An expert with the province's forestry, fauna and parks ministry agrees with the city of Longueuil's decision to put down half the deer roaming around Michel-Chartrand park by the end of the month.

If nothing is done, there won't be enough vegetation in the park, city spokesperson said

Michel-Chartrand park in Longueuil is overcrowded with deer, and the city says it has no choice but to euthanize about 15 of them. (CBC)

The City of Longueuil claims one of its parks is so overcrowded with deer, it could soon run out of vegetation, leaving no other choice but to euthanize 15 of them.

The province's forestry, fauna and parks ministry agrees it's the right thing to do.

According to Anaïs Gasse, a biologist with the ministry, relocating the deer instead of putting them down would be next to impossible.

"More than half of the deer would die in the hours following their relocation, or maybe days," Gasse said, referring to how difficult it would be for the livestock to adjust to new surroundings.

The soon-to-be euthanized 15 deer make up about half the population roaming in Michel-Chartrand park, a two-square-kilometre stretch of green space between Old Longueuil and Boucherville.

"By having so many deer, they are stepping on vegetation as well as eating it, which means less vegetative diversity in the park," city spokesperson Carl Boisvert said.

The park's overpopulation is also forcing deer to venture onto private properties and roads, causing damages as well as close to 40 collisions last year.
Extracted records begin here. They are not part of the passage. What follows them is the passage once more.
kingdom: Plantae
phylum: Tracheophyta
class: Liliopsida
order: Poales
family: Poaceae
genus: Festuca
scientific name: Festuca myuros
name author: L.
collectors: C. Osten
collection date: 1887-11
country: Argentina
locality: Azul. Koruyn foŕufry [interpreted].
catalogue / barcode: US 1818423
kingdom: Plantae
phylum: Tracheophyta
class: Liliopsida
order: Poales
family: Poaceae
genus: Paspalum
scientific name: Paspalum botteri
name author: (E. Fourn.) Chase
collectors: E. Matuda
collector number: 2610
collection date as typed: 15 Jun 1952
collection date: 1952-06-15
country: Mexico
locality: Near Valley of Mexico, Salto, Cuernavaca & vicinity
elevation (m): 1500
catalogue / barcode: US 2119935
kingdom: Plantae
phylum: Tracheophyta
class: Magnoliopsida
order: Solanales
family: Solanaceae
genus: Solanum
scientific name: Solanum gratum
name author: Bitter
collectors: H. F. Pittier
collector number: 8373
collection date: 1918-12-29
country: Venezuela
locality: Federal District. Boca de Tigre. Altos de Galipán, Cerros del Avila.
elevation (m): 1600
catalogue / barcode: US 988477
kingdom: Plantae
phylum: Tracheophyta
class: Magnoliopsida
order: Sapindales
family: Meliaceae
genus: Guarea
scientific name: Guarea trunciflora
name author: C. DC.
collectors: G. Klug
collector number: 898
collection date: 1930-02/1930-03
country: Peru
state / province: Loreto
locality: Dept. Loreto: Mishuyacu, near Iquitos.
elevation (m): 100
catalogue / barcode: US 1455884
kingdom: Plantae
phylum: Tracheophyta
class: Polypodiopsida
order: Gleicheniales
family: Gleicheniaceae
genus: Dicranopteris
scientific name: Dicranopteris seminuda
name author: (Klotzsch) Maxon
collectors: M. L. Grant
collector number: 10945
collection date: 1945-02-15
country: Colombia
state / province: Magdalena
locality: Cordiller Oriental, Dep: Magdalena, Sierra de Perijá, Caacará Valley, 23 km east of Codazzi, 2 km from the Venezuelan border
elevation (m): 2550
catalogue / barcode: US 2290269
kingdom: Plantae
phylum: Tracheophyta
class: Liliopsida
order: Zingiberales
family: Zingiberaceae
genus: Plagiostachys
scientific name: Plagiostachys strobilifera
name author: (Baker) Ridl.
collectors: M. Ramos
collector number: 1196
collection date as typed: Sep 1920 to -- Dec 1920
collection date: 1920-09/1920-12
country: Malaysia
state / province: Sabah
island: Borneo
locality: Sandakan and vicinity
The deer are expected to be captured at the end of the month, with their meat then distributed to a food bank on the South Shore.

"We do it on site to avoid them being stressed," Boisvert said.

Mild winters not helping, says biologist

There are about 32 deer living at Michel-Chartrand park, and 100 deer total in the City of Longueuil.

Milder winter conditions help explain why several parks on the South Shore are overcrowded, Gasse said.

"It brings joy to some, but unfortunately mild winters with not much snow have an impact on livestock that won't have much mortality typically associated with harsher winters," she said.

In 2018, the Mont-Saint-Bruno provincial park had 148 deer — a 38 per cent jump compared to 2009.

The agency that manages Quebec's provincial parks, SEPAQ, already has a committee looking into possible solutions for Mont-Saint-Bruno park as well as the Parc des Îles-de-Boucherville.